▶ [EXERCISE DESCRIPTION]
Convert every line of the material below into a Markdown table with the columns Row and Line, numbering each line and skipping blank ones. Leave the pictures out.

<<<<

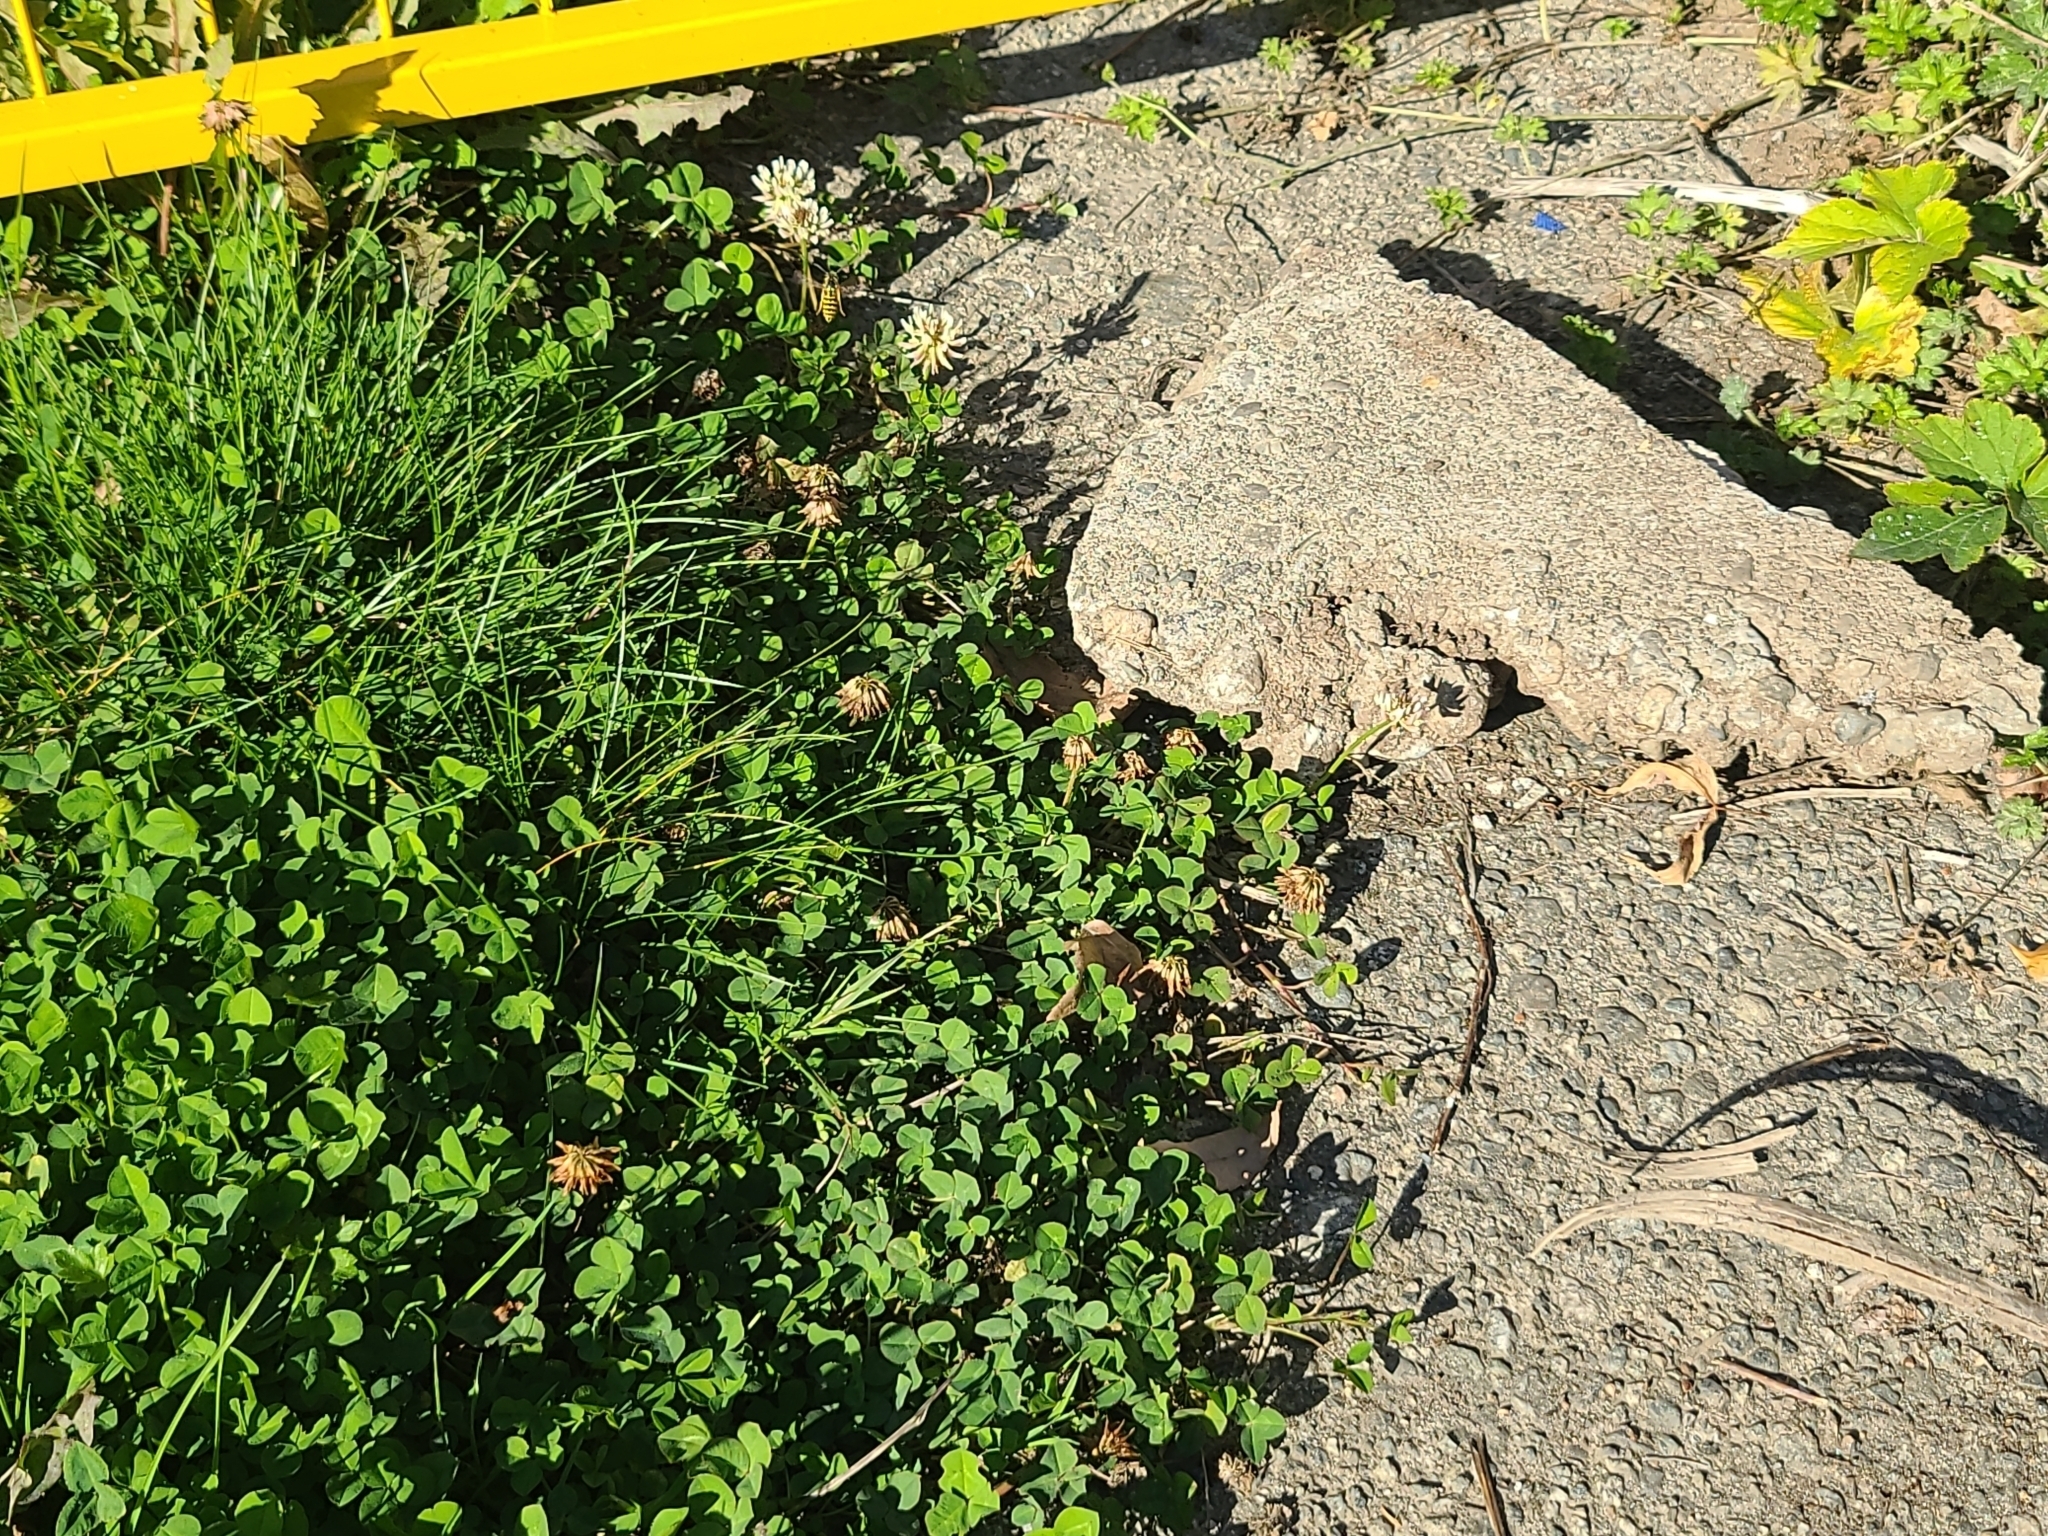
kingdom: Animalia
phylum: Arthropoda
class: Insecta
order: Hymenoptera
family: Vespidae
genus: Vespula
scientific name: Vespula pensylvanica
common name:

>>>>

▶ [IN RESPONSE]
| Row | Line |
|---|---|
| 1 | kingdom: Animalia |
| 2 | phylum: Arthropoda |
| 3 | class: Insecta |
| 4 | order: Hymenoptera |
| 5 | family: Vespidae |
| 6 | genus: Vespula |
| 7 | scientific name: Vespula pensylvanica |
| 8 | common name: |